The students in my Science Fiction Film course (English 232: Film in Focus) are screening the last film of the spring semester this weekend. This will make 16 in all, and they range from Fritz Lang’s 1927 classic Metropolis and 2001: A Space Odyssey from 1968 to contemporary cutting edge films like Bong Joon-Ho’s Okja from 2017 and Janelle Monáe’s 2018 masterpiece Dirty Computer. This group of students has been such a delight to work with as they’ve engaged and explored each new film with curiosity and rigor, bringing insights to the regular critical responses they write as well as class discussions. Now, as the course nears its conclusion, I’m doing a road test with a new assignment I just devised inspired by some of the reading and research I did during my sabbatical last semester.
This new assignment aims to challenge students to exercise their capacities for poetic imagination and algorithmic coding. Right now we inhabit a time and space where algorithms run recommender systems that suggest the next things people might like to stream or buy based on data extrapolated from what they’ve watched and how they’ve rated these films and series. Relatedly, Netflix and other services are using these algorithms to make plans for the next projects to invest in producing to stream. The codes that do this work are written and refined by people, and their effectiveness is measured by how well they work for people. It’s an exciting zone of human beings and machines collaborating—in other words, it’s a perfect place for students at a liberal arts college taking a class on science fiction film to explore.

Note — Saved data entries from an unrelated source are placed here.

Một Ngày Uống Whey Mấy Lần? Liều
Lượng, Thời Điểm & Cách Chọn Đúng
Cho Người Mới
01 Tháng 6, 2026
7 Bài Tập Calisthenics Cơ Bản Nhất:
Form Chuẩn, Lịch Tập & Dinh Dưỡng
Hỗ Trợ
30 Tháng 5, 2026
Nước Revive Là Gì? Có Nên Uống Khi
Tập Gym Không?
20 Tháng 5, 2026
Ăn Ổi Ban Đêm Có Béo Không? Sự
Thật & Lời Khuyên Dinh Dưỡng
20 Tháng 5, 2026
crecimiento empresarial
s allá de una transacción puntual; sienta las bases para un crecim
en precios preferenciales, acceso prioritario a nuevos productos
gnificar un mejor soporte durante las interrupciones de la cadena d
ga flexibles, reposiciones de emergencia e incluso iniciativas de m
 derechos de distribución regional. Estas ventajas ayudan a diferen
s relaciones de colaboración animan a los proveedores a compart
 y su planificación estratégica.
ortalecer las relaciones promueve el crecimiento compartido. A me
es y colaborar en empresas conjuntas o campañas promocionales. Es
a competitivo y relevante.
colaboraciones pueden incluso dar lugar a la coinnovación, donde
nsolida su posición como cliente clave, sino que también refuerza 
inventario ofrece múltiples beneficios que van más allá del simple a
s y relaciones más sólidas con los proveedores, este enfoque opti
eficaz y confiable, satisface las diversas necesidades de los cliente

Specifically, each student is assigned to generate 30-40 keywords for one of the films we’ve studied. The keywords might be obvious things—like the names of actors, directors, or composers as well as the settings and plot points such as alien contact or time travel—or latent things, like using a match cut at a pivotal moment (as in the most famous match cut in all cinema when the first section of 2001 jumps into the far future). They need to think of the keywords as things that would be useful to enter into a film database for the recommender systems to rake and build combinations of affinities across films.
As a second part of the assignment, each student is also assigned to compose 5 original haikus about the same film. Some haikus must be about the film as a whole, some about characters, and some about one of the key techno-scientific developments that drives the narrative. Essentially, this part of the assignment is a form of analysis, just as the coding portion is. Students act as critics by breaking the film into parts and then thinking through those parts and how they fit together to interpret the film and to communicate about the film to other people. What’s more, the haiku is a sort of poem algorithm with a formal code to follow, though the output is expected to have different impacts than a recommender system. These poetic algorithms function through compression, association, line breaks, sonic pyrotechnics, rhythm, pace, and activation of various senses.
I’m eager to see what the students produce and especially what we can deduce together after a class period of performing their haikus aloud and sharing their keyword datasets. If you’ve got a favorite science fiction film and you’d like to write some haikus and/or parse it into algorithm-ready keywords, I’d love to invite you to share them here in the comments.